Sumiploy resin is a formulation of Sumitomo’s SumikaExcel polyethersulfone (PES) resin plus chopped carbon fiber and a proprietary additive package that is said to boost wear resistance and dimensional stability. The resulting high-performance composite reportedly offers good thermal resistance, good dimensional stability and long-term creep resistance over a broad temperature range, good impact strength, chemical resistance to aromatic hydrocarbons like gasoline, ethanol, and engine oil, inherent flame retardance, and high environmental stress-crack resistance (ESCR). Unlike many other high-temperature thermoplastics that are challenging to mold, Sumiploy CS5530 resin is high-flow, reportedly making it easier to mold high-precision 3D geometries in thin walls.

For the oil control valve application, key engineering requirements that Sumiploy CS5530 composite had to pass include ultra-high dimensional accuracy (10.7 mm ± 50 mm or 0.5%), thermal stability from -40 to 150oC, low coefficient of friction, chemical resistance to engine oils, and good fatigue strength and creep resistance. Drivers for making the change from machined aluminum to an engineering thermoplastic composite include lowering manufacturing costs, improving engine performance and lowering weight. The part has been in commercial use since start-of-production (SOP) in 2015, thus establishing a proven record of performance. Being a thermoplastic, it is fully recyclable (melt reprocessable) at the end of vehicle life.

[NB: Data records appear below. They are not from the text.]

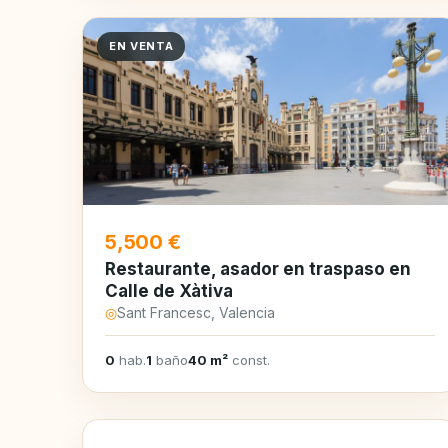
EN VENTA
5,500 €
Restaurante, asador en traspaso en
Calle de Xàtiva
◎
Sant Francesc, Valencia
0
hab.
1
baño
40 m²
const.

In addition to automotive use, Sumiploy resins are said to be well suited for use in electrical/electronics and aerospace components to replace machined steel or aluminum as well as other high-performance thermoplastics like polyetheretherketone (PEEK), polyaryletherketone (PAEK), and polyetherimide (PEI). While not critical for this application, Sumiploy resins offer reduced friction against mating surfaces in minimally lubricated environments as well as enhanced functionality and lower manufacturing costs thanks to the parts consolidation from high-precision injection molding. Sumiploy resins are said to be good candidates for metal replacement in applications like oil-control valve pistons, solenoid valve pistons, heating/ventilation/air conditioning (HVAC) vanes and pistons, industrial gears, and non-lubricated bushings and bearings.